Staff proposed the following information for locations of homeless shelters in Lenexa:
- Homeless shelters would be allowed as an accessory use to a church or place of worship in any zoning district, but capped at 10 guests
- Homeless shelters would be allowed — but would require a Special Use Permit — in some commercial districts
- Homeless shelters would be prohibited in all other zoning districts, including residential areas
City councilmembers said they supported creating flexible zoning regulations for homeless shelters, taking into account the nature and standards of a shelter’s operation, actual capacity of a facility that could accommodate more than 10 guests, as well as the character of a proposed shelter’s surroundings.
Mayor Mike Boehm and city staff also suggested that rezoning applications could be on the table for homeless shelters seeking to operate in the city.
Jim Schmidt, one of the lead members of Project 1020, raised concerns about the special use permit process, noting that Olathe took a similar path and ultimately prohibited the shelter from operating.
McEver said capping a church’s capacity to serve no more than 10 homeless guests would be inhumane.
“Sometimes I think maybe when you get into the statistics, you forget that we’re talking about people and people’s lives,” McEver said. “I don’t think we should be treating the issue as though we’re separating out the rotten apples from the good ones, discarding them.
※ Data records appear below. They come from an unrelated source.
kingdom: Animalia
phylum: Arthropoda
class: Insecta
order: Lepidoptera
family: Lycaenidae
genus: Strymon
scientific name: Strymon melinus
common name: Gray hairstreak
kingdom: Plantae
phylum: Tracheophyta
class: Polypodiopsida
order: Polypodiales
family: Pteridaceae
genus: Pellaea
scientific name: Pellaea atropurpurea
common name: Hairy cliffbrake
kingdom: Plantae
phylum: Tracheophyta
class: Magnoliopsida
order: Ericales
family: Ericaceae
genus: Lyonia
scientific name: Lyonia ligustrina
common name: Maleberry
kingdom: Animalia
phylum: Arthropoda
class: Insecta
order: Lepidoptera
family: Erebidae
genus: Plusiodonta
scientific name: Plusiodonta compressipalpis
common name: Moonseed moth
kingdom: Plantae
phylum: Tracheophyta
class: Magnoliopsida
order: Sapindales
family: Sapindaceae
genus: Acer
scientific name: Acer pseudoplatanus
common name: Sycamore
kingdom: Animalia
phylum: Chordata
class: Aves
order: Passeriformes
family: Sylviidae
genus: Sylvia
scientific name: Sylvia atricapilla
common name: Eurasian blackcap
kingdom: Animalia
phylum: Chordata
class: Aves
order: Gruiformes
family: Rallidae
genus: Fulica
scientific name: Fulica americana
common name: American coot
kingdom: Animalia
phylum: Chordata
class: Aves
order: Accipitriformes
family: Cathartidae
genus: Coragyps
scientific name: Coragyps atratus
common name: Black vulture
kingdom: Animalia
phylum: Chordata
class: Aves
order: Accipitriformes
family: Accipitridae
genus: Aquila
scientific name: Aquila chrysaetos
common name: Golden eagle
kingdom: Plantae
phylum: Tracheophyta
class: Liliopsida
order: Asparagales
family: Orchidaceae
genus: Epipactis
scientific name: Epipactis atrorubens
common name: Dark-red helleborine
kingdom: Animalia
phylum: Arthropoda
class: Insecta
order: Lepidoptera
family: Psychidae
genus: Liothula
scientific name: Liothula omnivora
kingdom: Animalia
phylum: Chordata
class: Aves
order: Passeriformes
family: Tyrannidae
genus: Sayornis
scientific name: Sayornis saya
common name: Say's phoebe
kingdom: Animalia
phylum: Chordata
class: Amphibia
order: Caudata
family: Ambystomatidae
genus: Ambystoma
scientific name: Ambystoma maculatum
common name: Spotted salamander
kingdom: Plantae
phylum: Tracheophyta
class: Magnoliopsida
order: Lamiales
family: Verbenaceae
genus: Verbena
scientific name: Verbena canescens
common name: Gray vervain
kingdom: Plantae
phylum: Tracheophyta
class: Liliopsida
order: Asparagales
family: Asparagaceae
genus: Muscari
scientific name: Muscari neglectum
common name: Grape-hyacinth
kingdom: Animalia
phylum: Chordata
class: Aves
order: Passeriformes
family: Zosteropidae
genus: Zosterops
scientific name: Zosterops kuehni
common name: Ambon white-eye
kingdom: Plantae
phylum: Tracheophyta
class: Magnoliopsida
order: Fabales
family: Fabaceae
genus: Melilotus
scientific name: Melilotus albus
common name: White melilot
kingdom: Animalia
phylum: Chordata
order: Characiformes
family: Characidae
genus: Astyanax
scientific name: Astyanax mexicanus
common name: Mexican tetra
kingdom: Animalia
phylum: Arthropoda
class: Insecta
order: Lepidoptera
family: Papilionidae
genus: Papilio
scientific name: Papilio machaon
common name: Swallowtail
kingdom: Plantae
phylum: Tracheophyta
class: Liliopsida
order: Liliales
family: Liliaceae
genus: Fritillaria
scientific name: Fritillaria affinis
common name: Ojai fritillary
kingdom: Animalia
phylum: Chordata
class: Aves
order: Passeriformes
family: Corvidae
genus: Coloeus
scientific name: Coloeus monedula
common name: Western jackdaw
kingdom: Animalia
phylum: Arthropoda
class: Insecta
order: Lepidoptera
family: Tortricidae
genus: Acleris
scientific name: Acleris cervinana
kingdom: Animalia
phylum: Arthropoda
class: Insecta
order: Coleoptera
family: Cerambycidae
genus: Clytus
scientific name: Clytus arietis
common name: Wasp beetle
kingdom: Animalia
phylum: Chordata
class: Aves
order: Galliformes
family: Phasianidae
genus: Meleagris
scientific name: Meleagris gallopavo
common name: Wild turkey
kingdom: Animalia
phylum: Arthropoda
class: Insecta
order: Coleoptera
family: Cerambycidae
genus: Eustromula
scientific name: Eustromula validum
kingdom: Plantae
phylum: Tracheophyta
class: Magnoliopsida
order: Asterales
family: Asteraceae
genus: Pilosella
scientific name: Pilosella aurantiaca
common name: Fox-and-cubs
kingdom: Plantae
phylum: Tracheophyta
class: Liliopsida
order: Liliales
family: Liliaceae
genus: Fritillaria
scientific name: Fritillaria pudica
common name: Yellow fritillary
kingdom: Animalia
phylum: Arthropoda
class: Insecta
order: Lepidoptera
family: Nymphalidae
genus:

Each number is a human life, so each reduction in service to push them aside neglects another human being.”
City staff is also developing supplementary use regulations for homeless shelters that would include things like an emergency/security plan, codes of conduct for guests, staffing plans (including ratios for staff/volunteers to guests) and transportation.
The city council expects to have several meetings and opportunities for public input before finalizing regulations for homeless shelters.